START INPUT FOR THIS TASK

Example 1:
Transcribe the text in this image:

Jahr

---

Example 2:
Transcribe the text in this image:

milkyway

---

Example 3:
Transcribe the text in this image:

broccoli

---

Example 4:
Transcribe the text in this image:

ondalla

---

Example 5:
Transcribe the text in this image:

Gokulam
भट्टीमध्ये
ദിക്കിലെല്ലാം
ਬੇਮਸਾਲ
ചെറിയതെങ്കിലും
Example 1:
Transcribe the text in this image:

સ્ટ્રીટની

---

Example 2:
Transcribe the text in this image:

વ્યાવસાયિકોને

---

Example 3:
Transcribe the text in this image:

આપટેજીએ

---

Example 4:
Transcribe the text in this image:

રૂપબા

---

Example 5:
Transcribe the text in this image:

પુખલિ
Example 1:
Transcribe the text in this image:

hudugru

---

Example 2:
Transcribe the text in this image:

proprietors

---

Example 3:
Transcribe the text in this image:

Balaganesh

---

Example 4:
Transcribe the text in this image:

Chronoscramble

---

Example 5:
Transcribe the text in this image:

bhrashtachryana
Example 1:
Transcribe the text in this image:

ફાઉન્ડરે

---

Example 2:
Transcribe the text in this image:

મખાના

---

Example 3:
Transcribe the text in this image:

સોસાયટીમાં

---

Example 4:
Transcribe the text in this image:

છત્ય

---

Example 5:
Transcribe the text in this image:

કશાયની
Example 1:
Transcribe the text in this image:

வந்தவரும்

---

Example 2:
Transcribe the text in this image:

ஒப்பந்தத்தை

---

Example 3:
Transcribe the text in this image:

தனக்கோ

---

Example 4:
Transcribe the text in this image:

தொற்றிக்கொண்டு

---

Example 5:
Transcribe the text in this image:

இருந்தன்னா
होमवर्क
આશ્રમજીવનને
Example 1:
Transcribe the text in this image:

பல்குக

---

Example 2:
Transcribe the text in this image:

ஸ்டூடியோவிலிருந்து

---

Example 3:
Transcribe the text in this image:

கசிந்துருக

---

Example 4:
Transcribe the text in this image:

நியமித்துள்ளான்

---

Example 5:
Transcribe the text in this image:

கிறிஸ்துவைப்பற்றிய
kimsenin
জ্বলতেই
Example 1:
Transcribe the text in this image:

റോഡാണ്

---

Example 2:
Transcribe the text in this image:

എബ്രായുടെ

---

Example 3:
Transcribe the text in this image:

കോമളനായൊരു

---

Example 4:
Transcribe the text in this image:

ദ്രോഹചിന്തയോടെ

END INPUT FOR THIS TASK

• [WHAT TO PRODUCE] The entire set of entries, and nothing else, should be set down exactly.

• [EXERCISE OUTPUT]
Example 1:
Transcribe the text in this image:

Jahr

---

Example 2:
Transcribe the text in this image:

milkyway

---

Example 3:
Transcribe the text in this image:

broccoli

---

Example 4:
Transcribe the text in this image:

ondalla

---

Example 5:
Transcribe the text in this image:

Gokulam
भट्टीमध्ये
ദിക്കിലെല്ലാം
ਬੇਮਸਾਲ
ചെറിയതെങ്കിലും
Example 1:
Transcribe the text in this image:

સ્ટ્રીટની

---

Example 2:
Transcribe the text in this image:

વ્યાવસાયિકોને

---

Example 3:
Transcribe the text in this image:

આપટેજીએ

---

Example 4:
Transcribe the text in this image:

રૂપબા

---

Example 5:
Transcribe the text in this image:

પુખલિ
Example 1:
Transcribe the text in this image:

hudugru

---

Example 2:
Transcribe the text in this image:

proprietors

---

Example 3:
Transcribe the text in this image:

Balaganesh

---

Example 4:
Transcribe the text in this image:

Chronoscramble

---

Example 5:
Transcribe the text in this image:

bhrashtachryana
Example 1:
Transcribe the text in this image:

ફાઉન્ડરે

---

Example 2:
Transcribe the text in this image:

મખાના

---

Example 3:
Transcribe the text in this image:

સોસાયટીમાં

---

Example 4:
Transcribe the text in this image:

છત્ય

---

Example 5:
Transcribe the text in this image:

કશાયની
Example 1:
Transcribe the text in this image:

வந்தவரும்

---

Example 2:
Transcribe the text in this image:

ஒப்பந்தத்தை

---

Example 3:
Transcribe the text in this image:

தனக்கோ

---

Example 4:
Transcribe the text in this image:

தொற்றிக்கொண்டு

---

Example 5:
Transcribe the text in this image:

இருந்தன்னா
होमवर्क
આશ્રમજીવનને
Example 1:
Transcribe the text in this image:

பல்குக

---

Example 2:
Transcribe the text in this image:

ஸ்டூடியோவிலிருந்து

---

Example 3:
Transcribe the text in this image:

கசிந்துருக

---

Example 4:
Transcribe the text in this image:

நியமித்துள்ளான்

---

Example 5:
Transcribe the text in this image:

கிறிஸ்துவைப்பற்றிய
kimsenin
জ্বলতেই
Example 1:
Transcribe the text in this image:

റോഡാണ്

---

Example 2:
Transcribe the text in this image:

എബ്രായുടെ

---

Example 3:
Transcribe the text in this image:

കോമളനായൊരു

---

Example 4:
Transcribe the text in this image:

ദ്രോഹചിന്തയോടെ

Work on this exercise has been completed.